After being offered the opportunity to train with 2016 Olympic bronze medalist Caleb Paine and coach Luther Carpenter, he took a leave of absence from Stanford.
In July, Muller edged Paine for the spot on the 2021 team based on the results of the first two qualifying events, the 2019 world championship and 2020 Miami World Cup. Muller held the top spot in both events, and after the third event was postponed and US Sailing determined it was not in their athletes ’best interest to attend, Muller was awarded the slot.
Training and living with Paine leading up to Rio “catapulted” him to a new level of knowledge and experience, Muller said, just seeing how he prepared and acted and what the process was like psychologically and logistically preparing for an Olympic run. From his early exposure to Gebhardt to Paine to now, Muller said, he takes different attributes from different people.
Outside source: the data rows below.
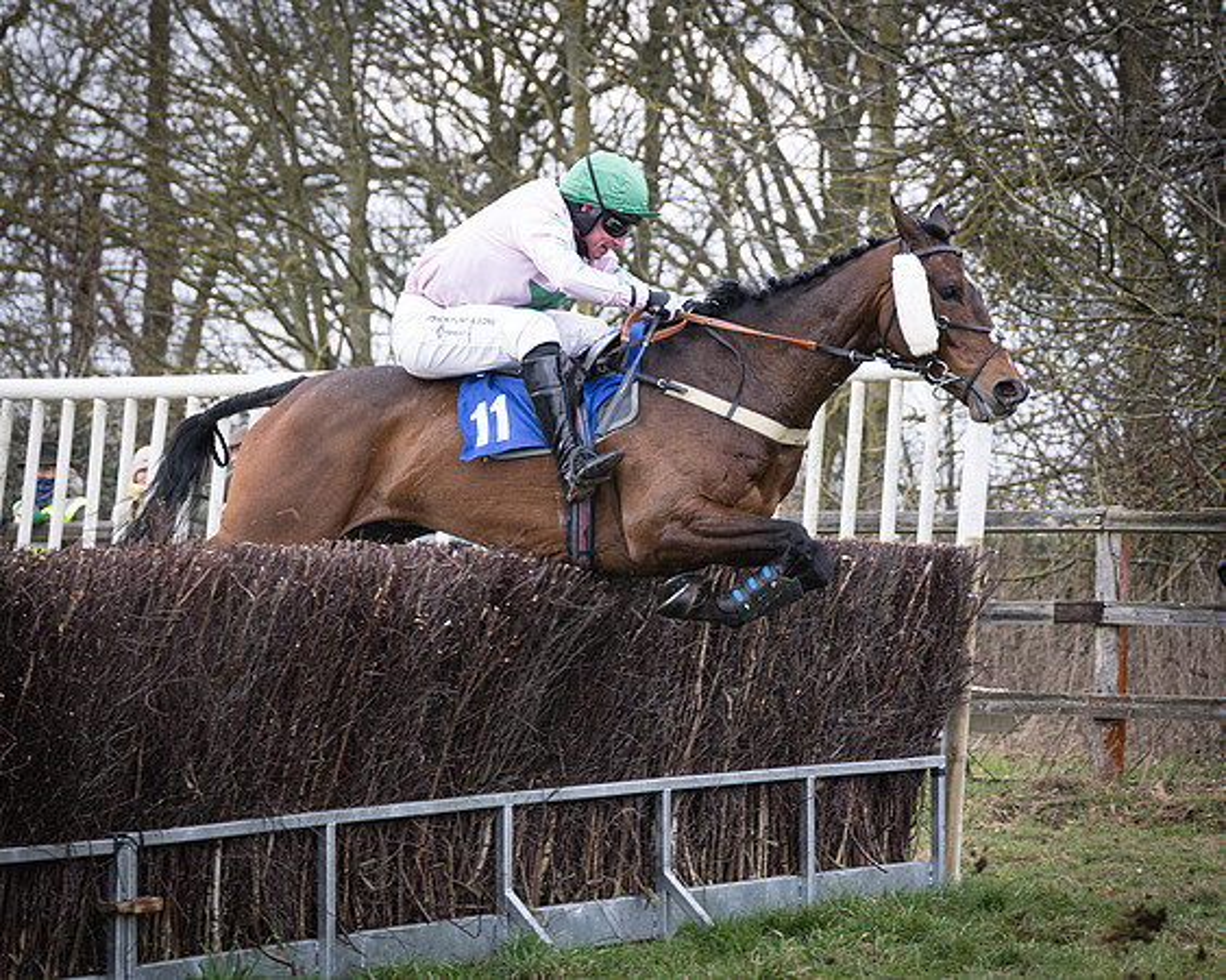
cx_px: 565
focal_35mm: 139
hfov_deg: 13.9
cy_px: 344
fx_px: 5044
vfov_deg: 11.1
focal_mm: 74
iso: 400
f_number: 2.8
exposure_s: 1/1600
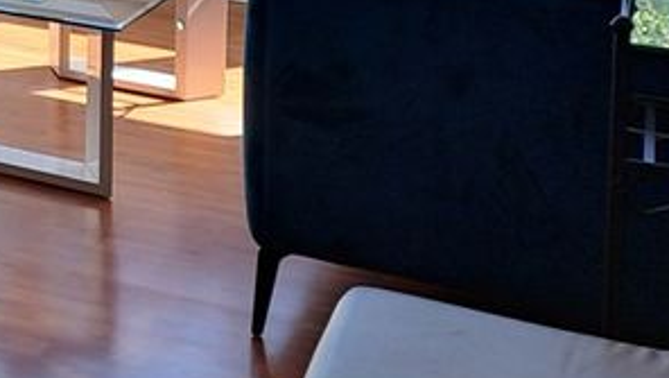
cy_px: -226
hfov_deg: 20.7
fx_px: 1633
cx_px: -240
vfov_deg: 12.4
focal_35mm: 92
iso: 32
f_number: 1.8
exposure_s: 1/273
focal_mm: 4.65
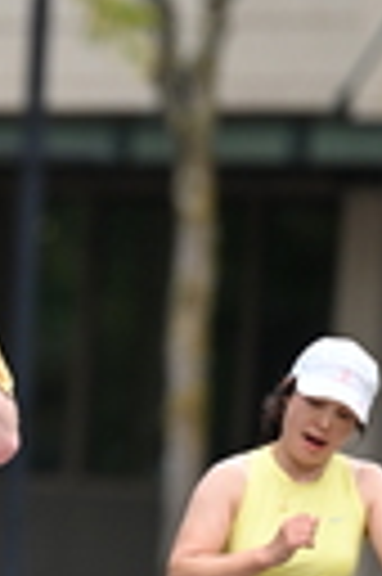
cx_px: -146
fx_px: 13708
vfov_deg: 2.4
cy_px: 284
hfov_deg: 1.6
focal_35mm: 859
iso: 640
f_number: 2.8
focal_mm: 200
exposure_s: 1/2000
“In regards to sailing now in the present moment, I look up to how the Dutch guys sail downwind and how the guy from New Zealand sails upwind in heavy air,” he said. “I like the British guy and how he stays composed when he’s behind in a race and how he can chip away. I try to learn from their abilities and incorporate them into my own sailing.”
There’s a long list of things that Muller loves about sailing, he said. You have to be adaptable to deal with ever-changing conditions, you have to be technically skilled, and you have to be knowledgable enough to pick up on changes in conditions so you don’t get left behind. He also loves the danger component, when he’s pushing the limits and feeling that moment of bliss even while knowing the boat can flip or something can break at any second.
Mostly, sailing just leaves him feeling fulfilled.
“I was lucky enough to grow up by the ocean and I love being outside,” he said. “I’m really at peace on and in the water, and there are some sailing conditions, when there are massive waves and it’s really windy, that I feel like a kid. I’m working, getting better, faster, more fit, and I feel like I just played at a playground for hours.”